Snappy Ubuntu Core Announced

Written by Michael Larabel in Ubuntu on 9 December 2014 at 12:14 PM EST. 29 Comments
UBUNTU
Canonical just announced Ubuntu Core with snappy transactional updates.

Ubuntu Core has been re-introduced as Snappy Ubuntu Core with the best from Ubuntu Touch and the base Ubuntu Server operating system while adding in transactional updates and atomic, image-based workflows. Snappy Ubuntu Core thus allows for complete isolation between applications and with today's release runs on the Azure cloud and in KVM image form.

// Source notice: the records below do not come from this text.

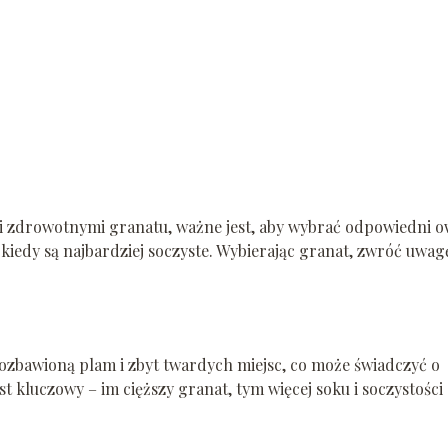
mi zdrowotnymi granatu, ważne jest, aby wybrać odpowiedni o
kiedy są najbardziej soczyste. Wybierając granat, zwróć uwag
pozbawioną plam i zbyt twardych miejsc, co może świadczyć o
 kluczowy – im cięższy granat, tym więcej soku i soczystości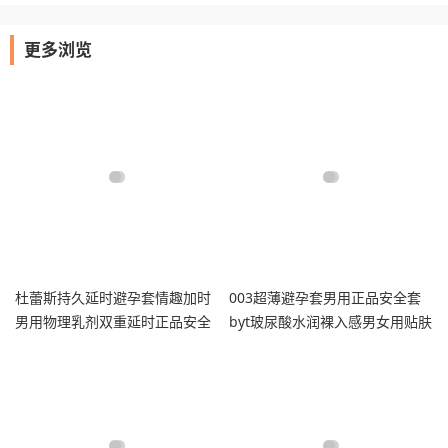
更多浏览
杜蕾斯持久延时避孕套情趣加时
003超薄避孕套男用正品安全套
男用物理乳剂双重延时正品安全
byt玻尿酸水润裸入感男女用贴肤
套
30只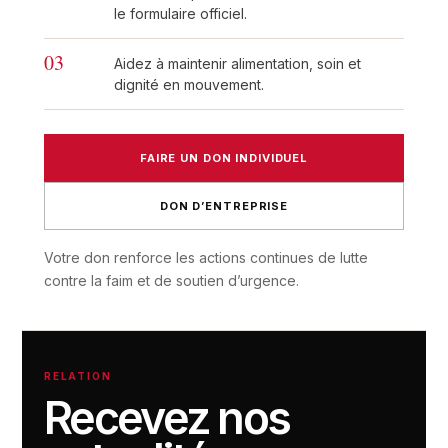
le formulaire officiel.
03
Aidez à maintenir alimentation, soin et
dignité en mouvement.
FAIRE UN DON INDIVIDUEL
DON D’ENTREPRISE
Votre don renforce les actions continues de lutte
contre la faim et de soutien d’urgence.
RELATION
Recevez nos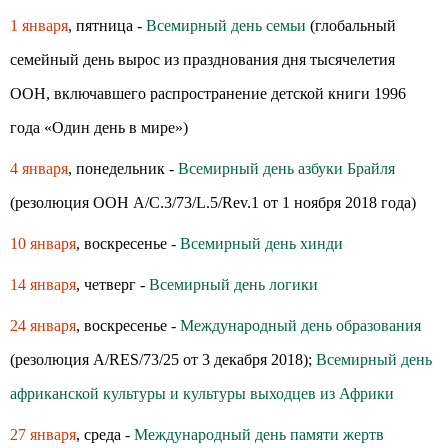
1 января
, пятница -
Всемирный день семьи
(глобальный
семейный день вырос из празднования дня тысячелетия
ООН, включавшего распространение детской книги 1996
года «Один день в мире»)
4 января
, понедельник -
Всемирный день азбуки Брайля
(резолюция ООН A/C.3/73/L.5/Rev.1 от 1 ноября 2018 года)
10 января
, воскресенье -
Всемирный день хинди
14 января
, четверг -
Всемирный день логики
24 января
, воскресенье -
Международный день образования
(резолюция A/RES/73/25 от 3 декабря 2018);
Всемирный день
африканской культуры и культуры выходцев из Африки
27 января
, среда -
Международный день памяти жертв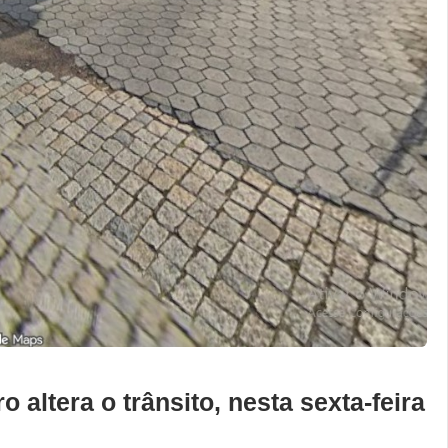
altera o trânsito, nesta sexta-feira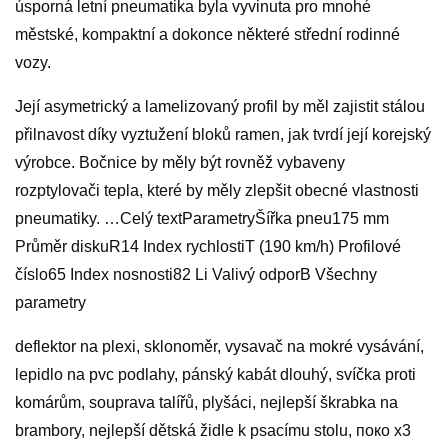
úsporná letní pneumatika byla vyvinuta pro mnohé
městské, kompaktní a dokonce některé střední rodinné
vozy.
Její asymetrický a lamelizovaný profil by měl zajistit stálou
přilnavost díky vyztužení bloků ramen, jak tvrdí její korejský
výrobce. Bočnice by měly být rovněž vybaveny
rozptylovači tepla, které by měly zlepšit obecné vlastnosti
pneumatiky. …Celý textParametryŠířka pneu175 mm
Průměr diskuR14 Index rychlostiT (190 km/h) Profilové
číslo65 Index nosnosti82 Li Valivý odporB Všechny
parametry
deflektor na plexi, sklonoměr, vysavač na mokré vysávání,
lepidlo na pvc podlahy, pánský kabát dlouhý, svíčka proti
komárům, souprava talířů, plyšáci, nejlepší škrabka na
brambory, nejlepší dětská židle k psacímu stolu, поко х3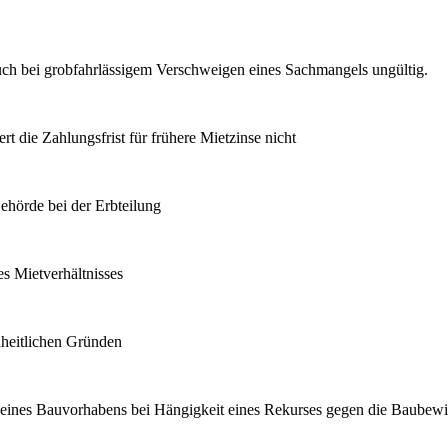
ch bei grobfahrlässigem Verschweigen eines Sachmangels ungültig.
 die Zahlungsfrist für frühere Mietzinse nicht
ehörde bei der Erbteilung
s Mietverhältnisses
heitlichen Gründen
ng eines Bauvorhabens bei Hängigkeit eines Rekurses gegen die Baubewi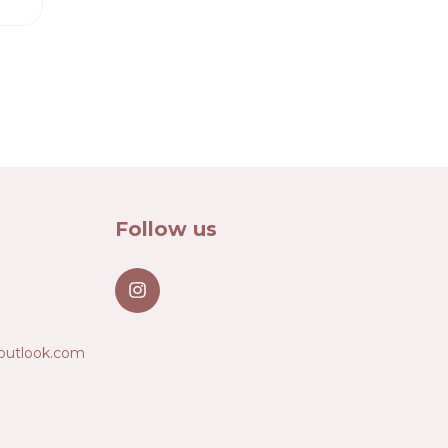
Follow us
outlook.com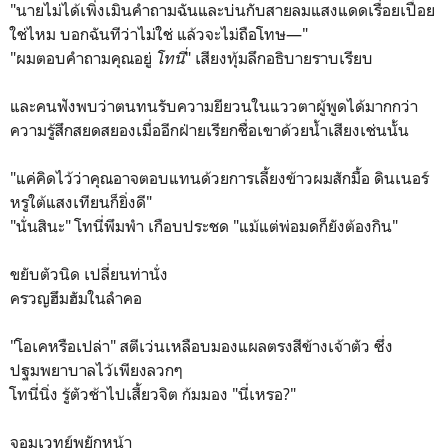
"นายไม่ได้เพิ่งเมินคำถามฉันและบ่นกับสายลมแสงแดดเรื่อยเปื่อย
ใช่ไหม บอกฉันทีว่าไม่ใช่ แล้วจะไม่ถือโทษ—"
"ผมตอบคำถามคุณอยู่
โทนี่
" เสียงทุ้มลึกอธิบายราบเรียบ
และคนฟังพบว่าตนทนรับความยียวนในแววตาผู้พูดได้มากกว่า
ความรู้สึกสยดสยองเมื่ออีกฝ่ายเรียกชื่อเขาด้วยน้ำเสียงเช่นนั้น
"แค่คิดไว้ว่าคุณอาจตอบแทนด้วยการเลี้ยงข้าวผมสักมื้อ ดินเนอร์
หรูใต้แสงเทียนก็ยิ่งดี"
"นั่นสินะ" โทนี่พึมพำ เกือบประชด "แม้แต่พ่อมดก็ยังต้องกิน"
ขยับตัวนิด เปลี่ยนท่านั่ง
ครวญฮึมฮัมในลำคอ
"โอเคหรือเปล่า" สตีเว่นเหลือบมองแผลตรงสีข้างเจ้าตัว ซึ่ง
ปฐมพยาบาลไว้เพียงลวกๆ
โทนี่นิ่ง รู้ตัวช้าไปเสี้ยวจิต ก้มมอง "นี่เหรอ?"
จอมเวทย์พยักหน้า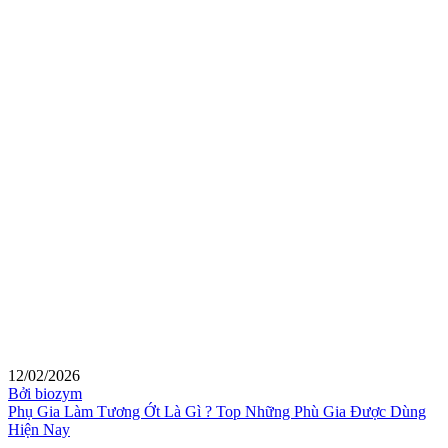
12/02/2026
Bởi biozym
Phụ Gia Làm Tương Ớt Là Gì ? Top Những Phù Gia Được Dùng
Hiện Nay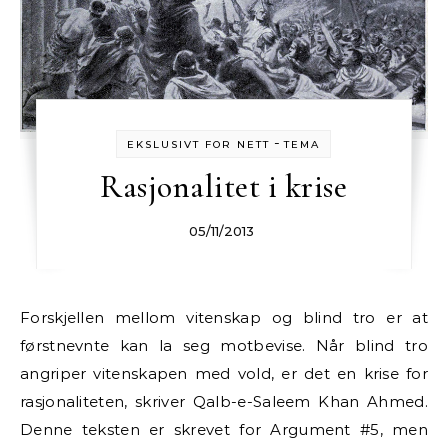
-
EKSLUSIVT FOR NETT
TEMA
Rasjonalitet i krise
05/11/2013
Forskjellen mellom vitenskap og blind tro er at
førstnevnte kan la seg motbevise. Når blind tro
angriper vitenskapen med vold, er det en krise for
rasjonaliteten, skriver Qalb-e-Saleem Khan Ahmed.
Denne teksten er skrevet for Argument #5, men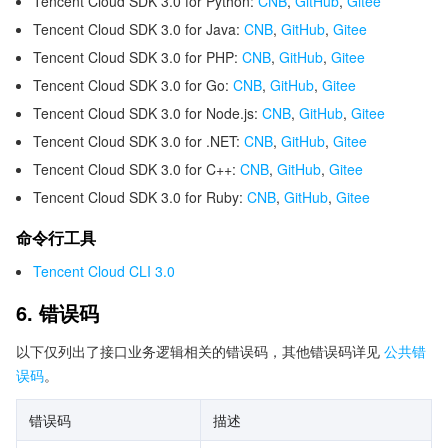
Tencent Cloud SDK 3.0 for Python:
CNB
,
GitHub
,
Gitee
Tencent Cloud SDK 3.0 for Java:
CNB
,
GitHub
,
Gitee
Tencent Cloud SDK 3.0 for PHP:
CNB
,
GitHub
,
Gitee
Tencent Cloud SDK 3.0 for Go:
CNB
,
GitHub
,
Gitee
Tencent Cloud SDK 3.0 for Node.js:
CNB
,
GitHub
,
Gitee
Tencent Cloud SDK 3.0 for .NET:
CNB
,
GitHub
,
Gitee
Tencent Cloud SDK 3.0 for C++:
CNB
,
GitHub
,
Gitee
Tencent Cloud SDK 3.0 for Ruby:
CNB
,
GitHub
,
Gitee
命令行工具
Tencent Cloud CLI 3.0
6. 错误码
以下仅列出了接口业务逻辑相关的错误码，其他错误码详见
公共错
误码
。
错误码
描述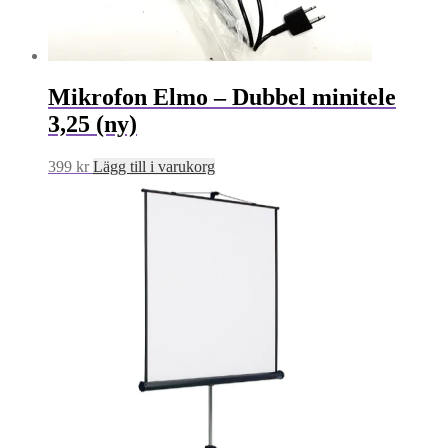
Mikrofon Elmo – Dubbel minitele
3,25 (ny)
399
kr
Lägg till i varukorg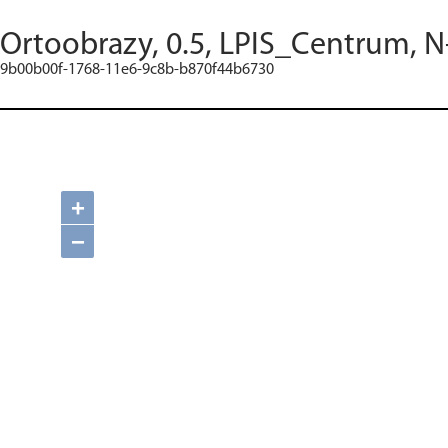
Ortoobrazy, 0.5, LPIS_Centrum, N
9b00b00f-1768-11e6-9c8b-b870f44b6730
+
−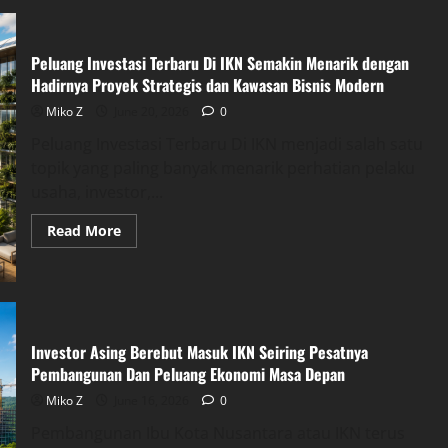
Peluang Investasi Terbaru Di IKN Semakin Menarik dengan
Hadirnya Proyek Strategis dan Kawasan Bisnis Modern
Miko Z
June 20, 2026
0
Peluang Investasi Terbaru Di IKN menjadi salah satu
topik yang paling banyak menarik perhatian pelaku
usaha, investor,...
Read
Read More
more
about
Peluang
Investasi
Terbaru
Di
IKN
Semakin
Investor Asing Berebut Masuk IKN Seiring Pesatnya
Menarik
dengan
Pembangunan Dan Peluang Ekonomi Masa Depan
Hadirnya
Proyek
Miko Z
June 16, 2026
0
Strategis
dan
Pembangunan Ibu Kota Nusantara atau IKN terus
Kawasan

Mark Shuttleworth wrote the announcement. Here's his explanation of the snappy Ubuntu:
This is in a sense the biggest break with tradition in 10 years of Ubuntu, because Ubuntu Core doesn’t use debs or apt-get. We call it “snappy” because that’s the new bullet-proof mechanism for app delivery and system updates; it’s completely different to the traditional package-based Ubuntu server and desktop. The snappy system keeps each part of Ubuntu in a separate, read-only file, and does the same for each application. That way, developers can deliver everything they need to be confident their app will work exactly as they intend, and we can take steps to keep the various apps isolated from one another, and ensure that updates are always perfect. Of course, that means that apt-get won’t work, but that’s OK since developers can reuse debs to make their snappy apps, and the core system is exactly the same as any other Ubuntu system – server or desktop.

Whenever we make a fix to packages in Ubuntu, we’ll publish the same fix to Ubuntu Core, and systems can get that fix transactionally. In fact, updates to Ubuntu Core are even smaller than package updates because we only need to send the precise difference between the old and new versions, not the whole package. Of course, Ubuntu Core is in addition to all the current members of the Ubuntu family – desktop, server, and cloud images that use apt-get and debs, and all the many *buntu remixes which bring their particular shine to our community. You still get all the Ubuntu you like, and there’s a new snappy Core image on all the clouds for the sort of deployment where precision, specialism and security are the top priority.

This is the biggest new thing in Ubuntu since we committed to deliver a mobile phone platform, and it’s very delicious that it’s borne of exactly the same amazing technology that we’ve been perfecting for these last three years. I love it when two completely different efforts find underlying commonalities, and it’s wonderful to me that the work we’ve done for the phone, where carriers and consumers are the audience, might turn out to be so useful in the cloud, which is all about back-end infrastructure.
This snappy version of Ubuntu Core is coming to all major cloud providers soon. More details on Snappy Ubuntu Core can be found at Ubuntu.com.